Les plantes sont souvent utilisées en décoction, en macération, ou en infusion, comme le thé.
Quand on fait les préparations soi-même, mieux vaut prendre le conseil d'un pharmacien et privilégier les plantes proposées par les laboratoires pharmaceutiques.
Mais, aujourd'hui, on peut également acheter des gélules contenant la plante pulvérisée. En Chine, on réalise des extraits en captant les principes actifs des plantes avec de l'alcool qui est ensuite ensuite évaporé. Mais nous, pharmaciens, nous n'avons pas le droit de le faire car en 2007, cela manque de rigueur scientifique !
Pr Pierre Delaveau : Une précision : les décoctions sont préconisées pour ce qui est difficile à cuire, comme les racines.
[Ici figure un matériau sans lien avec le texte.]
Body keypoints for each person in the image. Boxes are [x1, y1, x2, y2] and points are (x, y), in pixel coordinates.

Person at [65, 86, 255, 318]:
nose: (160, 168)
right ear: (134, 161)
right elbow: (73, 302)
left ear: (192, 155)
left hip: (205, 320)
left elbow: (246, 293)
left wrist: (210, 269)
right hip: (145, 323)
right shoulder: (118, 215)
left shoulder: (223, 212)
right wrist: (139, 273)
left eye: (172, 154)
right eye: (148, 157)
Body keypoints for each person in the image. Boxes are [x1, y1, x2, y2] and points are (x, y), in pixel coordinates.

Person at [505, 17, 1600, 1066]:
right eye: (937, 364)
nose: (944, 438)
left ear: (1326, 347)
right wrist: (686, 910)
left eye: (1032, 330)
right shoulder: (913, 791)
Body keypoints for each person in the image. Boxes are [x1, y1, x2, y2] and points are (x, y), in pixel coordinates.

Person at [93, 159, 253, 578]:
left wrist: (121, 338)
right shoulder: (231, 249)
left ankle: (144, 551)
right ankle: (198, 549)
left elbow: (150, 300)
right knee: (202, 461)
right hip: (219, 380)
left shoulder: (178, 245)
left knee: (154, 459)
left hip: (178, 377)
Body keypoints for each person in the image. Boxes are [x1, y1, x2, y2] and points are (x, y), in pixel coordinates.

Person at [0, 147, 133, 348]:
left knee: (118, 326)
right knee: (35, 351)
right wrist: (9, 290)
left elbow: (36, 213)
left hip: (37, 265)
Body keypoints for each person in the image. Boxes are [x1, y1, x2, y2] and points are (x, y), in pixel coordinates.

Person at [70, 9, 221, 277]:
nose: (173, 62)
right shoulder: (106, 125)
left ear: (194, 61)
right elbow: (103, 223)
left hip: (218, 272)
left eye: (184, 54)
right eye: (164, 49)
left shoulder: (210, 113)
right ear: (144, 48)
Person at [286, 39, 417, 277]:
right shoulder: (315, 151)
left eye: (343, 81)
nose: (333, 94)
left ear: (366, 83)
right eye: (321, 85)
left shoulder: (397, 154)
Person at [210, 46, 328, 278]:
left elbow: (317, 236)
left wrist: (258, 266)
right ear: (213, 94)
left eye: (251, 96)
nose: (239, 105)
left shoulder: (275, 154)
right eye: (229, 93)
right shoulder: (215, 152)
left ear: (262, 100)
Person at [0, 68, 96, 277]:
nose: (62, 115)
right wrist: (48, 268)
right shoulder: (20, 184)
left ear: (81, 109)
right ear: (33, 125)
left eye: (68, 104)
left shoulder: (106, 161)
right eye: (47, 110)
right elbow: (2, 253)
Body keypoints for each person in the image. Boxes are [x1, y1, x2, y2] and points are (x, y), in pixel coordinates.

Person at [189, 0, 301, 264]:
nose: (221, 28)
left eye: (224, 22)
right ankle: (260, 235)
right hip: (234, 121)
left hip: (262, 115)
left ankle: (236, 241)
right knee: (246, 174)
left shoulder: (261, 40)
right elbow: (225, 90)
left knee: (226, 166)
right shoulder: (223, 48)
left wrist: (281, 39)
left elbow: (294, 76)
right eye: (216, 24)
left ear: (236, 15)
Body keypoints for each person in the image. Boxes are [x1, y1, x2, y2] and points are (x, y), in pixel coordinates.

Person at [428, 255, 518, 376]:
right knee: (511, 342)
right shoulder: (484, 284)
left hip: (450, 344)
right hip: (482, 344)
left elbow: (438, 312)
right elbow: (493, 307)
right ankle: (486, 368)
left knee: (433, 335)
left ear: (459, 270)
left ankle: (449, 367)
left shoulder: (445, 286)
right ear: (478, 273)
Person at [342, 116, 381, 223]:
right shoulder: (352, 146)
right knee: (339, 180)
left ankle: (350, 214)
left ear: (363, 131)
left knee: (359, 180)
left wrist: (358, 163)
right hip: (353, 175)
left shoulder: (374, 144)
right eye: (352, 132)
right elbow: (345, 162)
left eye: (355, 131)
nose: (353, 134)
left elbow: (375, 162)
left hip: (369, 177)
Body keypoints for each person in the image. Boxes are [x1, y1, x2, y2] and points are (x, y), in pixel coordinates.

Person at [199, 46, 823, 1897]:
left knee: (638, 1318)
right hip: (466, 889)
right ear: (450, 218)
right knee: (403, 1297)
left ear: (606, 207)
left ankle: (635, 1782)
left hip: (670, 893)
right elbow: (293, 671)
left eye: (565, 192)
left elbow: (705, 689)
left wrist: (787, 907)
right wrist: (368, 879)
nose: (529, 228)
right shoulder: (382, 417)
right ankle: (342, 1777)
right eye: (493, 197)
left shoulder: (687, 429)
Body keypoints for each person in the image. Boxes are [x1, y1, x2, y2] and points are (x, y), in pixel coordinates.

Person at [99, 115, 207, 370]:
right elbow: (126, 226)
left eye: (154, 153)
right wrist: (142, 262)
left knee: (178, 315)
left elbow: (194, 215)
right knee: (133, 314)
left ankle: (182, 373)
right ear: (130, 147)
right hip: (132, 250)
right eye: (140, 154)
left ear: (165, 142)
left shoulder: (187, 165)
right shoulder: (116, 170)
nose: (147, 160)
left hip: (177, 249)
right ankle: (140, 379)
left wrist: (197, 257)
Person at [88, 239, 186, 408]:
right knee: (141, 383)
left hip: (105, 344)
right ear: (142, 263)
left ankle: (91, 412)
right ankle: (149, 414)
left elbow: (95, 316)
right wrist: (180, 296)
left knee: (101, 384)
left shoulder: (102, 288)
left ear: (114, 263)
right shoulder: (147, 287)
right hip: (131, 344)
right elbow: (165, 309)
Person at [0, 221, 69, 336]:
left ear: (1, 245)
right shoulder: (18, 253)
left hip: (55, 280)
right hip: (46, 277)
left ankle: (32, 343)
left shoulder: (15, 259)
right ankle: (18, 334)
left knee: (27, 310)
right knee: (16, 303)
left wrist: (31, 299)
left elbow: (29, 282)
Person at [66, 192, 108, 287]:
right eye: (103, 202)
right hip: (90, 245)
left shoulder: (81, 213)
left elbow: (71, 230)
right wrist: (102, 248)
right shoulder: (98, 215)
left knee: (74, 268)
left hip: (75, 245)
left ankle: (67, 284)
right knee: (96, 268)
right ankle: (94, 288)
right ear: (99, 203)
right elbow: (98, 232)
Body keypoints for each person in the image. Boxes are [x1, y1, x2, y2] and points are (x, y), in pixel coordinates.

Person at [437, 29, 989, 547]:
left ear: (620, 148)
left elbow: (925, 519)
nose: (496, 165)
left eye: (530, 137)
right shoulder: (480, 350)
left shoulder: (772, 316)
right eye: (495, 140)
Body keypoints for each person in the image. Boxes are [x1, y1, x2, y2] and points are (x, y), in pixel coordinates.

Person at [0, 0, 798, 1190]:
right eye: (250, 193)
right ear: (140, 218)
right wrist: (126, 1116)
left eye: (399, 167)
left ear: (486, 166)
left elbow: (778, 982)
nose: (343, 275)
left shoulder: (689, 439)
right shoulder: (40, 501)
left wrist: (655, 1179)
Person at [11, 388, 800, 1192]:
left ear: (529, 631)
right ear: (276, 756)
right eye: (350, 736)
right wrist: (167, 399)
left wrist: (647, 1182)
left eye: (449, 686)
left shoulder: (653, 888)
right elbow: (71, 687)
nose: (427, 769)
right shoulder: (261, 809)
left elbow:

La tisane et l'infusion conviennent mieux aux feuilles, plus délicates.
Jacqueline Viguet Poupelloz : C'est un peu simpliste de penser qu'un produit est moins dangereux parce que naturel.
Le millepertuis, par exemple, est connu pour avoir de nombreuses interactions médicamenteuses.
Ces dernières années, plusieurs accidents sont survenus avec des plantes.
Il faut être particulièrement vigilant avec les produits vendus sur Internet et portant des mentions de médicament alors qu'aucun dossier n'a été déposé auprès de l'Afssaps et que, par conséquent, les trois critères d'un médicament - qualité, efficacité, sécurité - n'ont pas été évalués.